◆ PROBLEM REQUIREMENTS
Restate, word for word, each record that follows.

● ● ●

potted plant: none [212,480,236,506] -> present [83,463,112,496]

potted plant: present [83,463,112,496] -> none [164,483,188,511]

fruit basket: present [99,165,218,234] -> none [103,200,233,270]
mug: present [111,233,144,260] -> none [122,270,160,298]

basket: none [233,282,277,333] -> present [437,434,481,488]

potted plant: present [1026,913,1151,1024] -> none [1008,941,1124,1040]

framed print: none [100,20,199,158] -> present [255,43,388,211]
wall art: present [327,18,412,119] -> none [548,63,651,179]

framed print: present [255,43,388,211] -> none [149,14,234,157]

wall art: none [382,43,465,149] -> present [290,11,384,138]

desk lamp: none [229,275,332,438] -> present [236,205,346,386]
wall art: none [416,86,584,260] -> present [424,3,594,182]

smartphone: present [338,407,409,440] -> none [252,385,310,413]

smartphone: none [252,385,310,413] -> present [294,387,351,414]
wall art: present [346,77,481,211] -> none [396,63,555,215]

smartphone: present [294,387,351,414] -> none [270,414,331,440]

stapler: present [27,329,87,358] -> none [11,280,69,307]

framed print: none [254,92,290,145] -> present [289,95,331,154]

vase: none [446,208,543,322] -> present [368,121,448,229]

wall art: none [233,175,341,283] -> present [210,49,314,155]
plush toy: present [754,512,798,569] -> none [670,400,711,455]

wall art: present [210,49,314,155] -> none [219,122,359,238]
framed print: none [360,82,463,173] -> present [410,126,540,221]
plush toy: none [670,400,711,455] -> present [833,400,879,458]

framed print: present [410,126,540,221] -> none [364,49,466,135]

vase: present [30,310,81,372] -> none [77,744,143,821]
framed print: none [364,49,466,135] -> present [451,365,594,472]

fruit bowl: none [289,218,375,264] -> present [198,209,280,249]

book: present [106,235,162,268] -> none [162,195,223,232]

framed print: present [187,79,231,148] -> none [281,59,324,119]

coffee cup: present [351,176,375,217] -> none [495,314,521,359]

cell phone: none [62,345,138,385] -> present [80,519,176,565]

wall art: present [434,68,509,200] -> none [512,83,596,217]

● ● ●

◆ THE COMPLETED TASK
potted plant: none [212,480,236,506] -> present [83,463,112,496]

potted plant: present [83,463,112,496] -> none [164,483,188,511]

fruit basket: present [99,165,218,234] -> none [103,200,233,270]
mug: present [111,233,144,260] -> none [122,270,160,298]

basket: none [233,282,277,333] -> present [437,434,481,488]

potted plant: present [1026,913,1151,1024] -> none [1008,941,1124,1040]

framed print: none [100,20,199,158] -> present [255,43,388,211]
wall art: present [327,18,412,119] -> none [548,63,651,179]

framed print: present [255,43,388,211] -> none [149,14,234,157]

wall art: none [382,43,465,149] -> present [290,11,384,138]

desk lamp: none [229,275,332,438] -> present [236,205,346,386]
wall art: none [416,86,584,260] -> present [424,3,594,182]

smartphone: present [338,407,409,440] -> none [252,385,310,413]

smartphone: none [252,385,310,413] -> present [294,387,351,414]
wall art: present [346,77,481,211] -> none [396,63,555,215]

smartphone: present [294,387,351,414] -> none [270,414,331,440]

stapler: present [27,329,87,358] -> none [11,280,69,307]

framed print: none [254,92,290,145] -> present [289,95,331,154]

vase: none [446,208,543,322] -> present [368,121,448,229]

wall art: none [233,175,341,283] -> present [210,49,314,155]
plush toy: present [754,512,798,569] -> none [670,400,711,455]

wall art: present [210,49,314,155] -> none [219,122,359,238]
framed print: none [360,82,463,173] -> present [410,126,540,221]
plush toy: none [670,400,711,455] -> present [833,400,879,458]

framed print: present [410,126,540,221] -> none [364,49,466,135]

vase: present [30,310,81,372] -> none [77,744,143,821]
framed print: none [364,49,466,135] -> present [451,365,594,472]

fruit bowl: none [289,218,375,264] -> present [198,209,280,249]

book: present [106,235,162,268] -> none [162,195,223,232]

framed print: present [187,79,231,148] -> none [281,59,324,119]

coffee cup: present [351,176,375,217] -> none [495,314,521,359]

cell phone: none [62,345,138,385] -> present [80,519,176,565]

wall art: present [434,68,509,200] -> none [512,83,596,217]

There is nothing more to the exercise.